Written task
With the pictures excluded, retype the records that follow exactly.

----- Available data -----

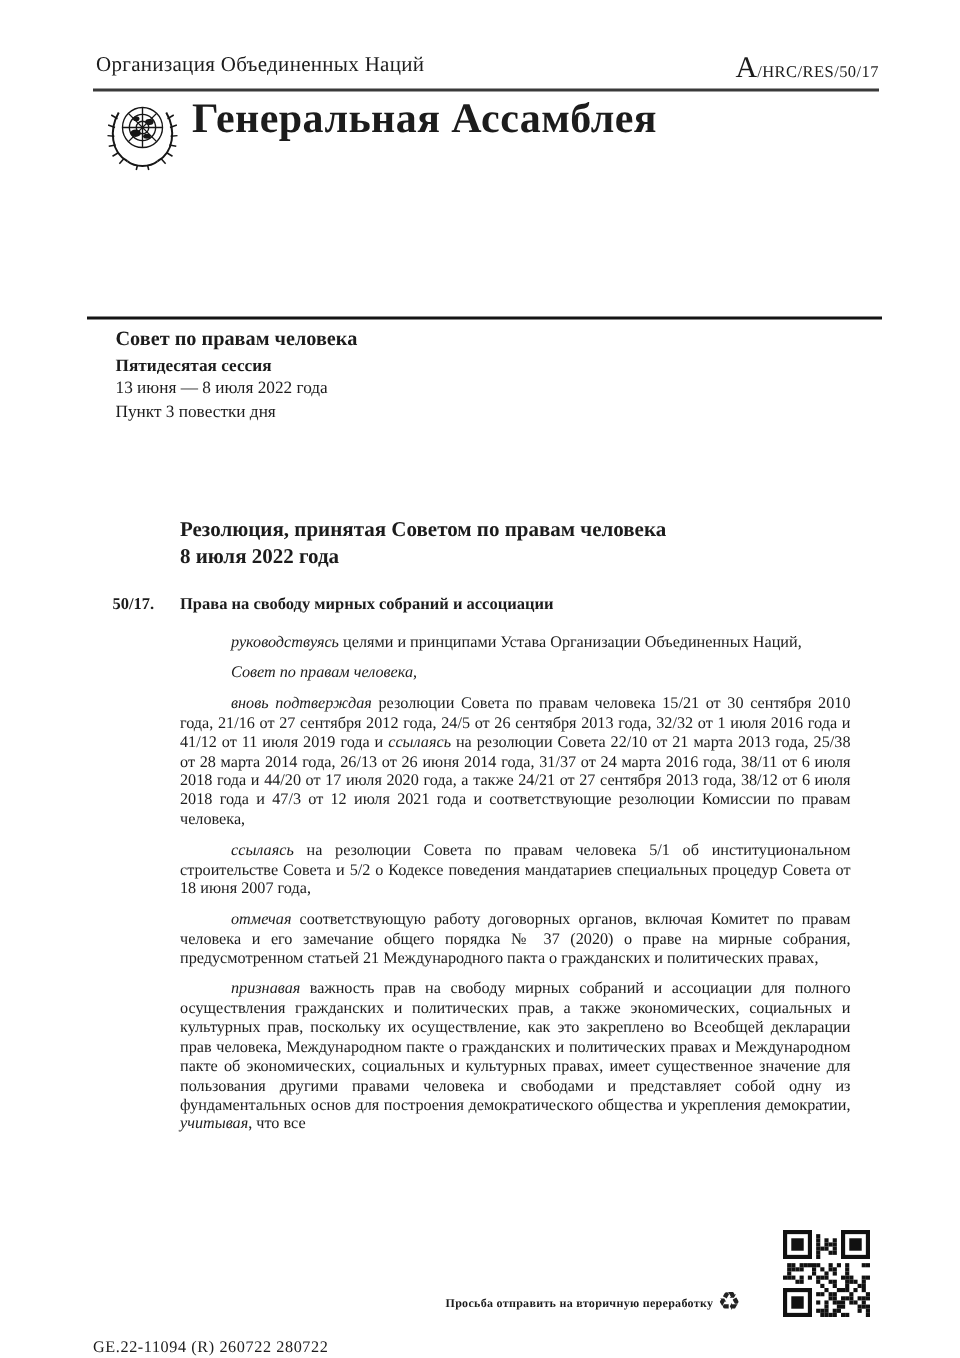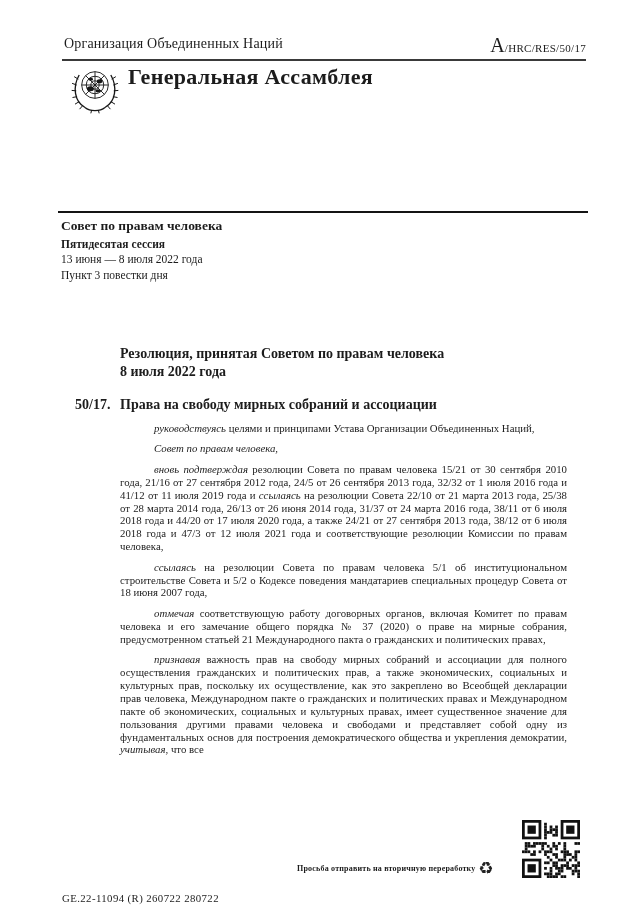--- a/index.html
+++ b/index.html
@@ -21,7 +21,7 @@
   .head-rule{position:absolute;left:62px;right:54px;top:59px;height:2px;background:#3a3a3a;}
 
   .emblem{position:absolute;left:70px;top:63px;width:50px;height:54px;}
-  .assembly-title{position:absolute;left:128px;top:64px;font-size:22px;font-weight:bold;letter-spacing:.3px;}
+  .assembly-title{position:absolute;left:128px;top:64px;font-size:28px;font-weight:bold;letter-spacing:.3px;}
   .distr-block{position:absolute;left:425px;top:74px;font-size:11.5px;line-height:15px;}
 
   

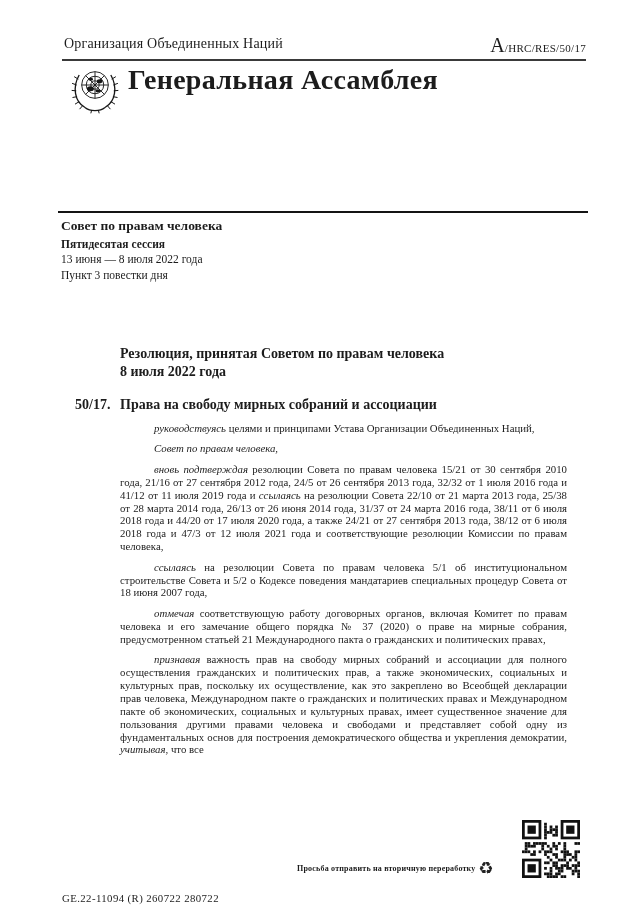--- a/index.html
+++ b/index.html
@@ -26,7 +26,7 @@
 
   
   .session-rule{position:absolute;left:58px;right:52px;top:211px;height:2px;background:#141414;}
-  .session-block{position:absolute;left:61px;top:219px;font-size:11.5px;line-height:13.5px;}
+  .session-block{position:absolute;left:77px;top:219px;font-size:11.5px;line-height:13.5px;}
   .council{font-size:13.5px;font-weight:bold;margin:0 0 5px 0;}
   .session{font-weight:bold;margin:0 0 2px 0;}
   .plain-line{margin:0 0 2px 0;}

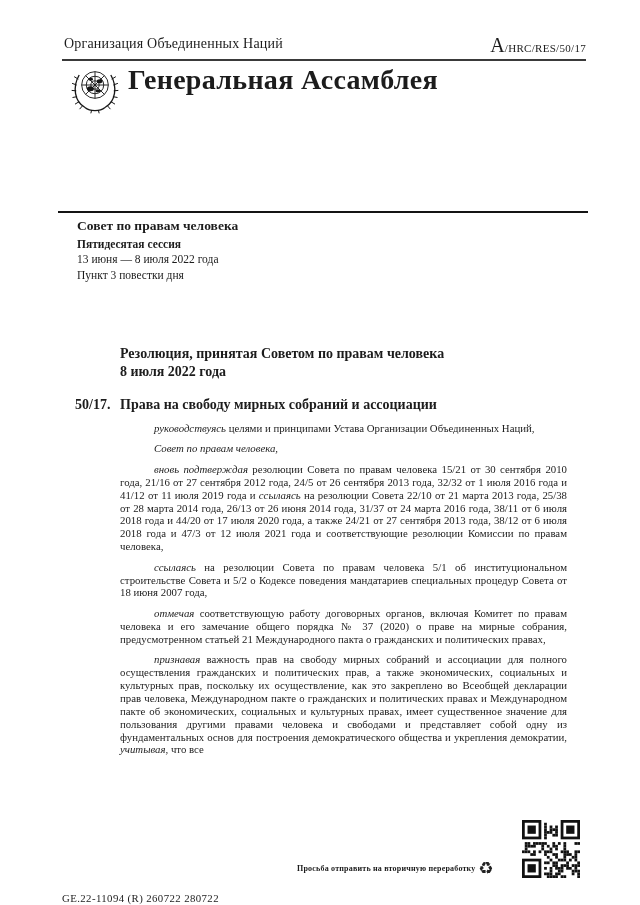--- a/index.html
+++ b/index.html
@@ -34,7 +34,7 @@
 
   
   .res-title{position:absolute;left:120px;top:345px;font-size:14px;font-weight:bold;line-height:18px;}
-  .res-number-row{position:absolute;left:75px;top:397px;font-size:14px;font-weight:bold;font-family:Liberation Serif, serif;}
+  .res-number-row{position:absolute;left:75px;top:397px;font-size:11px;font-weight:bold;font-family:Liberation Serif, serif;}
   .res-number{display:inline-block;width:45px;}
   .res-subject{display:inline-block;}
 

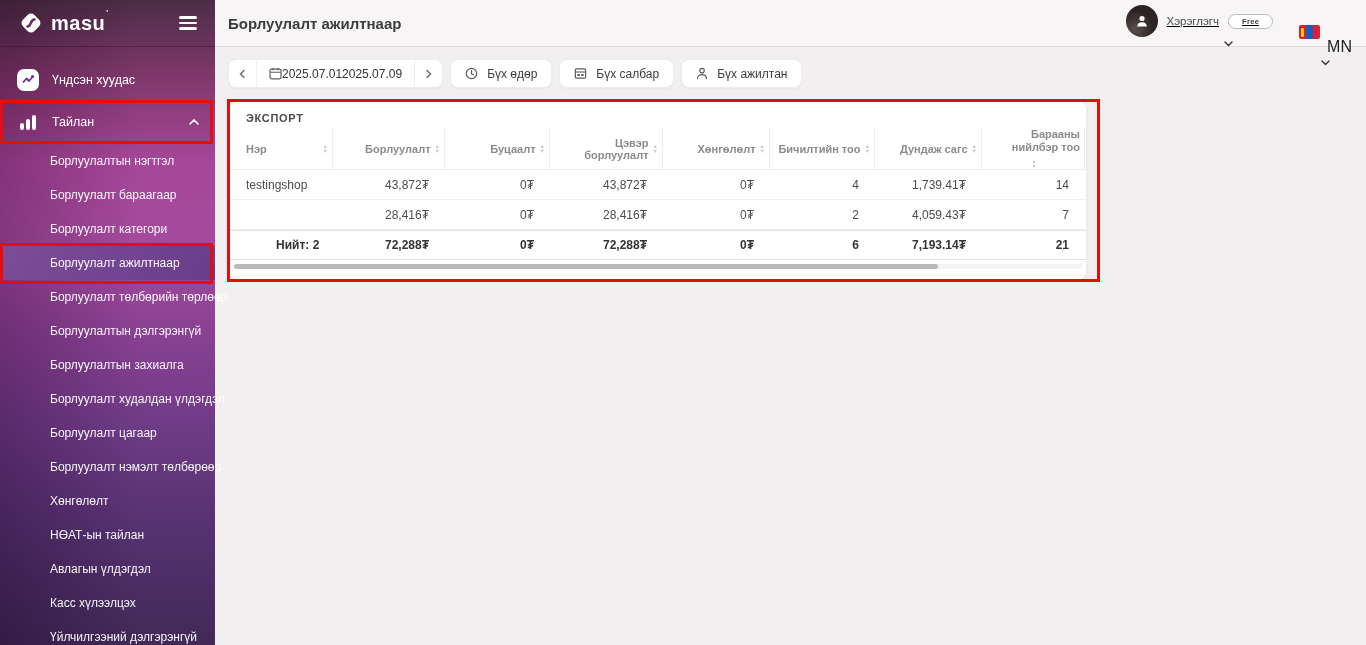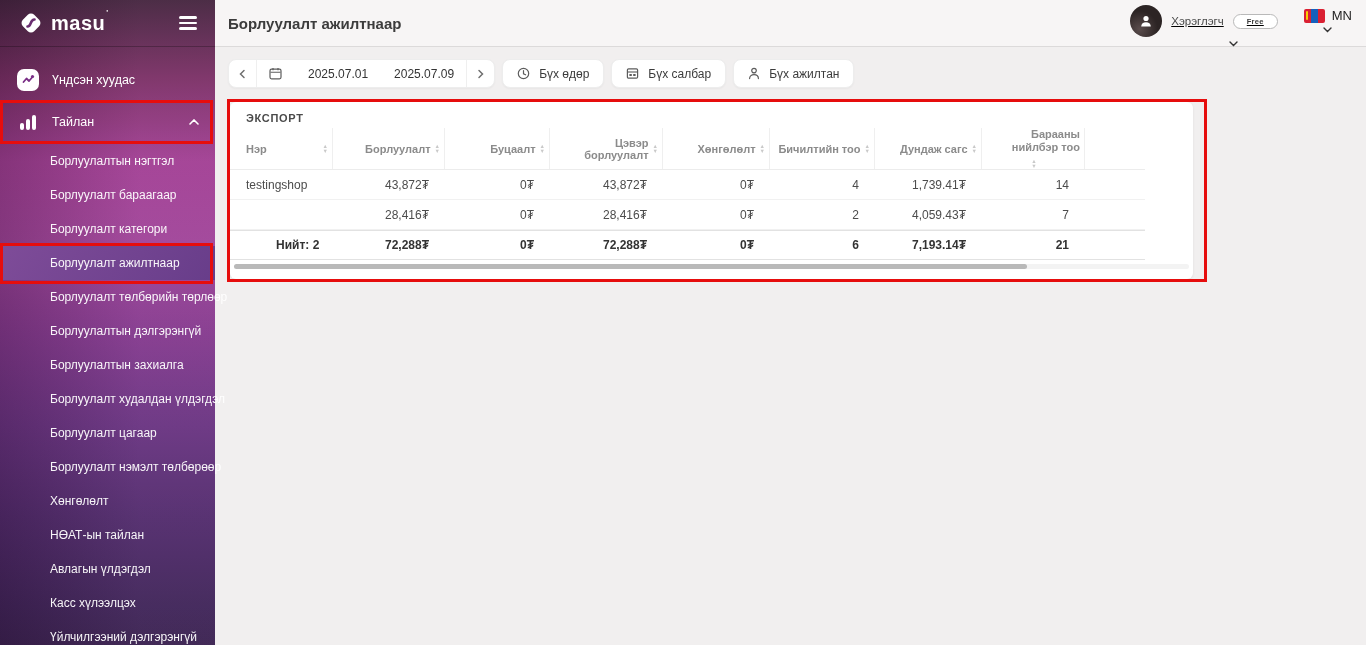--- a/index.html
+++ b/index.html
@@ -65,7 +65,7 @@
   .flag i { flex:1; } .flag i:nth-child(1){background:#da2032;} .flag i:nth-child(2){background:#1560bd;}
   .flag i:nth-child(3){background:#da2032;}
   .soyombo { position:absolute; left:2px; top:2.5px; width:2.5px; height:9px; background:#f9cf02; border-radius:1px; }
-  .lang-label { font-size:13px; color:#232323; }
+  .lang-label { font-size:16px; color:#232323;margin-top:30px; }
 
   
   .content { position:absolute; left:215px; top:47px; right:0; bottom:0; background:#f1efef; }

-----

Answer to this exercise
--- a/index.html
+++ b/index.html
@@ -21,7 +21,7 @@
   .head-rule{position:absolute;left:62px;right:54px;top:59px;height:2px;background:#3a3a3a;}
 
   .emblem{position:absolute;left:70px;top:63px;width:50px;height:54px;}
-  .assembly-title{position:absolute;left:128px;top:64px;font-size:22px;font-weight:bold;letter-spacing:.3px;}
+  .assembly-title{position:absolute;left:128px;top:64px;font-size:28px;font-weight:bold;letter-spacing:.3px;}
   .distr-block{position:absolute;left:425px;top:74px;font-size:11.5px;line-height:15px;}
 
   

--- a/index.html
+++ b/index.html
@@ -26,7 +26,7 @@
 
   
   .session-rule{position:absolute;left:58px;right:52px;top:211px;height:2px;background:#141414;}
-  .session-block{position:absolute;left:61px;top:219px;font-size:11.5px;line-height:13.5px;}
+  .session-block{position:absolute;left:77px;top:219px;font-size:11.5px;line-height:13.5px;}
   .council{font-size:13.5px;font-weight:bold;margin:0 0 5px 0;}
   .session{font-weight:bold;margin:0 0 2px 0;}
   .plain-line{margin:0 0 2px 0;}

--- a/index.html
+++ b/index.html
@@ -34,7 +34,7 @@
 
   
   .res-title{position:absolute;left:120px;top:345px;font-size:14px;font-weight:bold;line-height:18px;}
-  .res-number-row{position:absolute;left:75px;top:397px;font-size:14px;font-weight:bold;font-family:Liberation Serif, serif;}
+  .res-number-row{position:absolute;left:75px;top:397px;font-size:11px;font-weight:bold;font-family:Liberation Serif, serif;}
   .res-number{display:inline-block;width:45px;}
   .res-subject{display:inline-block;}
 

--- a/index.html
+++ b/index.html
@@ -65,7 +65,7 @@
   .flag i { flex:1; } .flag i:nth-child(1){background:#da2032;} .flag i:nth-child(2){background:#1560bd;}
   .flag i:nth-child(3){background:#da2032;}
   .soyombo { position:absolute; left:2px; top:2.5px; width:2.5px; height:9px; background:#f9cf02; border-radius:1px; }
-  .lang-label { font-size:13px; color:#232323; }
+  .lang-label { font-size:16px; color:#232323;margin-top:30px; }
 
   
   .content { position:absolute; left:215px; top:47px; right:0; bottom:0; background:#f1efef; }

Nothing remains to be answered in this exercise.